• WORK INSTRUCTIONS:
a) In the CAD part records, rewrite everything from the start of the records up to and including the line containing "v(4.95, 4.95) *", changing every "radius" to "rad" and leaving the rest untouched. Leave out the picture.
b) Continue the mailing-list post about firewire cycle skips and CPU idle states, starting after its last line.

• TEXT PASSAGE:
This occurs with the following:
- linux 3.11.10
- firewire OHCI VIA VT6315
- motherboard DH61DL
- CPU Intel(R) Core(TM) i3-3220T CPU @ 2.80GHz (2 hyperthreaded cores,
thus 4 virtual cores)
* The problem *
The firewire OHCI skips some cycles (say about one each 5-10ms) when
streaming to 2 DICEs 16 channels at 96kHz each. No cycle skips occur
with only one stream. I checked that it is not due to some kind of
software underrun. The OHCI simply fails to transmit one cycle
(sometimes two in a row) for some unknown reason (no xferstatus, skip
address taken by the OHCI, streaming continues afterwards).
* The solution *
I found out that the issue disappears completely (no cycle skips within more
than 12 hours) as soon as one core (out of the 4 virtual ones) is
forbidden to go to C3 or higher idle state. No matter which core it is, as
long as only C1/C1E idle states are allowed on one of the cores (there
is no C2 state on this CPU), I don't get any cycle skips at all.
This can be done for example by having a process doing a busy loop on
one core: "while (1);". This can also be done by disabling cpuidle in
the kernel (acpi and intel). This can also be done by writing "1" to the
relevant /sys/devices/system/cpu/cpuX/cpuidle/stateY/disable files.
The reason for this is completely obscure to me. Just for trying, I
added CPUIDLE_FLAG_TLB_FLUSHED to the C1E state, but it didn't cause
skips when this state was allowed (so the problem is not due to the TLB
flush that occurs when switching to C3+ states). So, for some reason,
the OHCI (DMA?) sometimes fails to read or write from/to memory when all
cores are in C3+ state at the same time. Note that it is far from
systematic: all cores being in C3+ state does not imply that a skip will
occur.
FYI, I'm still having cycle skips with a PCIe TI XIO2200A firewire OHCI card.
The fix above reduces the amount of skips but does not remove them with
this firewire card.
Best regards,
Rémy
PS: Please note for further discussion that I'm not registered to
mailing-list linux-pm@vger.kernel.org
Le jeudi 17 juillet à 09:16, Peter Hurley a écrit:
> [ +cc intel_idle maintainers ]
>
> On 07/16/2014 02:28 PM, Remy Bruno wrote:
> > A follow-up and solution!

• RECORDS SHOWN:
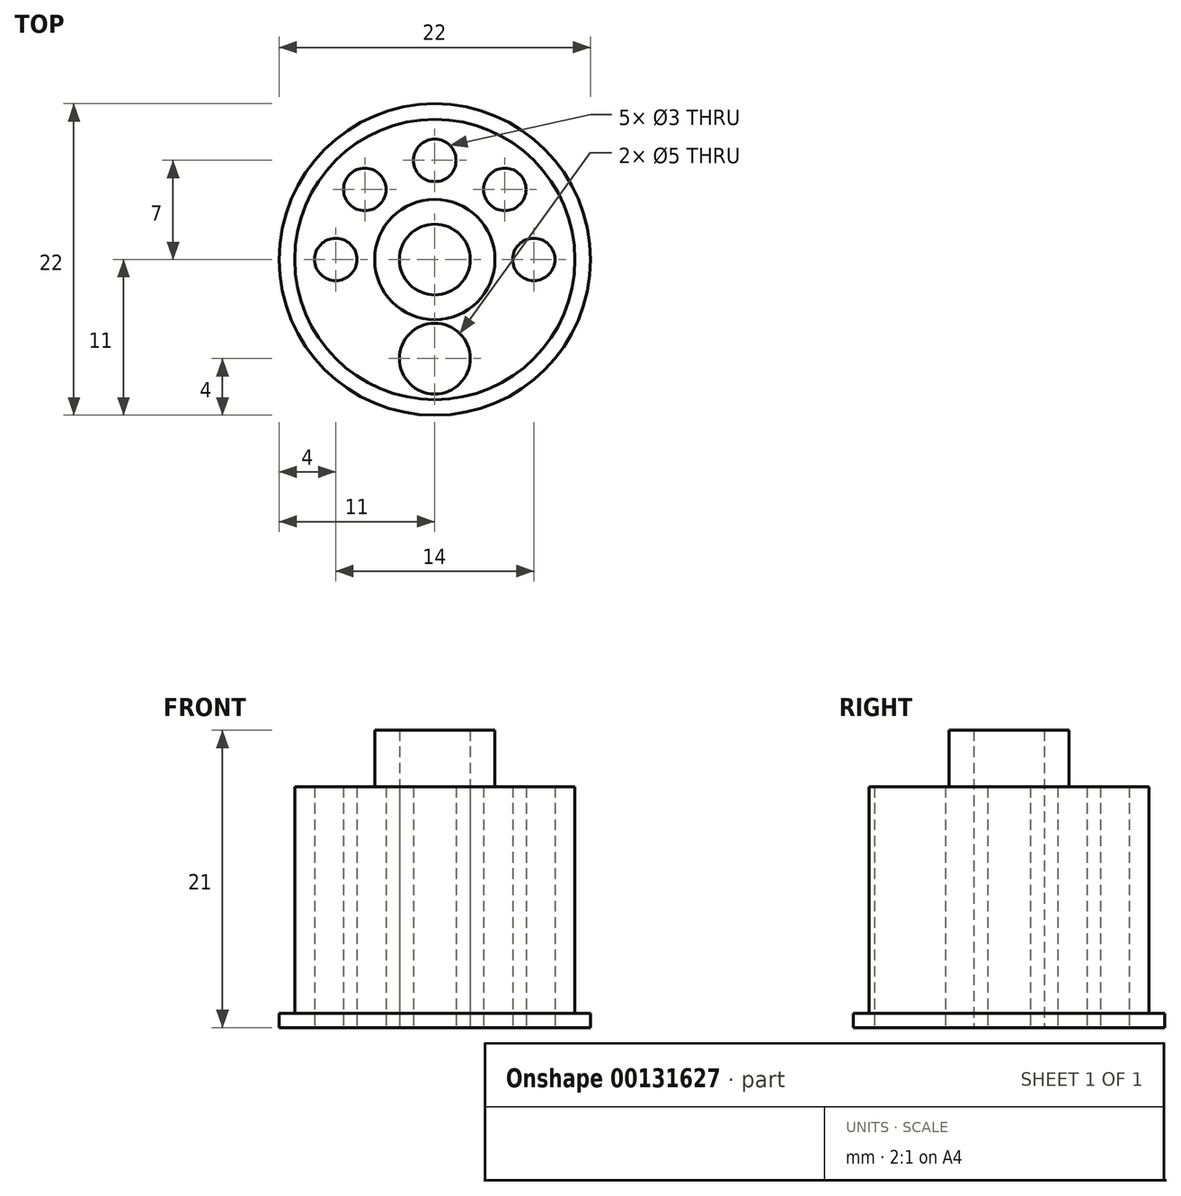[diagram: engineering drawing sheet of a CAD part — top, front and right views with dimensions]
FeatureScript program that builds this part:
annotation { "Feature Type Name" : "Feature", "Feature Type Description" : "" }
export const myFeature = defineFeature(function(context is Context, id is Id, definition is map)
    precondition{}
    {
        {
            var Q0;
            Q0=qCreatedBy(makeId("Top.planeOp"),FACE);
            var sketch = newSketch(context, id + "F0", { "sketchPlane" : qUnion([Q0])});
            skCircle(sketch, "E0", {"center": v(0, 0) * mm, "radius": 11 * mm});
            skCircle(sketch, "E1", {"center": v(0, 0) * mm, "radius": 9.9 * mm});
            skCircle(sketch, "E2", {"center": v(0, 0) * mm, "radius": 4.25 * mm});
            skCircle(sketch, "E3", {"center": v(0, 0) * mm, "radius": 2.5 * mm});
            skCircle(sketch, "E4", {"center": v(0, -7) * mm, "radius": 2.5 * mm});
            skCircle(sketch, "E5", {"center": v(0, 0) * mm, "radius": 7 * mm, "construction": true});
            skCircle(sketch, "E6", {"center": v(-7, 0) * mm, "radius": 1.5 * mm});
            skCircle(sketch, "E7", {"center": v(7, 0) * mm, "radius": 1.5 * mm});
            skCircle(sketch, "E8", {"center": v(0, 7) * mm, "radius": 1.5 * mm});
            skCircle(sketch, "E9", {"center": v(4.95, 4.95) * mm, "radius": 1.5 * mm});
            skCircle(sketch, "E10.MirrorC", {"center": v(-4.95, 4.95) * mm, "radius": 1.5 * mm});
            skSolve(sketch);
        }
        {
            var Q0;
            Q0=makeQuery(id+"F0.imprint","IMPRINT",FACE,{"disambiguationData":[TD([[makeQuery(id+"F0.imprint","IMPRINT",EDGE,{"derivedFrom":sQuery(id+"F0.wireOp",EDGE,"E2")}),1.0]])]});
            extrude(context, id + "F1", {"entities" : qUnion([Q0]), "depth" : 21 * mm});
        }
        {
            var Q0;
            Q0=makeQuery(id+"F0.imprint","IMPRINT",FACE,{"disambiguationData":[TD([[makeQuery(id+"F0.imprint","IMPRINT",EDGE,{"derivedFrom":sQuery(id+"F0.wireOp",EDGE,"E1")}),1.0]])]});
            extrude(context, id + "F2", {"entities" : qUnion([Q0]), "operationType" : NewBodyOperationType.ADD, "depth" : 17 * mm});
        }
        {
            var Q0;
            Q0=makeQuery(id+"F0.imprint","IMPRINT",FACE,{"disambiguationData":[TD([[makeQuery(id+"F0.imprint","IMPRINT",EDGE,{"derivedFrom":sQuery(id+"F0.wireOp",EDGE,"E0")}),1.0]])]});
            extrude(context, id + "F3", {"entities" : qUnion([Q0]), "operationType" : NewBodyOperationType.ADD, "depth" : 1 * mm});
        }
    });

• OUTPUTS IN ORDER:
a)
[diagram: engineering drawing sheet of a CAD part — top, front and right views with dimensions]
FeatureScript program that builds this part:
annotation { "Feature Type Name" : "Feature", "Feature Type Description" : "" }
export const myFeature = defineFeature(function(context is Context, id is Id, definition is map)
    precondition{}
    {
        {
            var Q0;
            Q0=qCreatedBy(makeId("Top.planeOp"),FACE);
            var sketch = newSketch(context, id + "F0", { "sketchPlane" : qUnion([Q0])});
            skCircle(sketch, "E0", {"center": v(0, 0) * mm, "rad": 11 * mm});
            skCircle(sketch, "E1", {"center": v(0, 0) * mm, "rad": 9.9 * mm});
            skCircle(sketch, "E2", {"center": v(0, 0) * mm, "rad": 4.25 * mm});
            skCircle(sketch, "E3", {"center": v(0, 0) * mm, "rad": 2.5 * mm});
            skCircle(sketch, "E4", {"center": v(0, -7) * mm, "rad": 2.5 * mm});
            skCircle(sketch, "E5", {"center": v(0, 0) * mm, "rad": 7 * mm, "construction": true});
            skCircle(sketch, "E6", {"center": v(-7, 0) * mm, "rad": 1.5 * mm});
            skCircle(sketch, "E7", {"center": v(7, 0) * mm, "rad": 1.5 * mm});
            skCircle(sketch, "E8", {"center": v(0, 7) * mm, "rad": 1.5 * mm});
            skCircle(sketch, "E9", {"center": v(4.95, 4.95) * mm, "rad": 1.5 * mm});

b)
> >
> > By digging more, I found out that a sleep of 100us in a loop, instead of
> > a busy loop, is enough to make both streamings work without drops. So I
> > looked closer after what the cpu is doing while being idle and found the
> > intel_idle driver. My CPU is using states C1-IVB to C7-IVB.
> > By removing the states C3-IVB to C7-IVB from the driver's list, the
> > drops disappear!
> >
> > So the explanation that comes to me is that: if all CPU cores are at the
> > same time in one of the states C3-IVB to C7-IVB, then I can get drops.
> > If I force one or all cores to be in a normal running state or in the
> > states C1/C1E, then the ohci drops disappear.
> >
> > I'm not familiar at all with these CPU Cn states, but I will maybe look
> > deeper into this. At least, I now have a clean solution.
> >
> > I noticed that the incriminated states are those with
> > CPUIDLE_FLAG_TLB_FLUSHED, maybe it is related to my problem, I will try
> > more things tomorrow.
> >
> > I would be interested if anyone can comment on this. Also if this is not
> > a problem to remove states C3-C7 in my kernel (and of course if you
> > think this can be interesting to propose a kernel patch when the precise
> > reason will be identified)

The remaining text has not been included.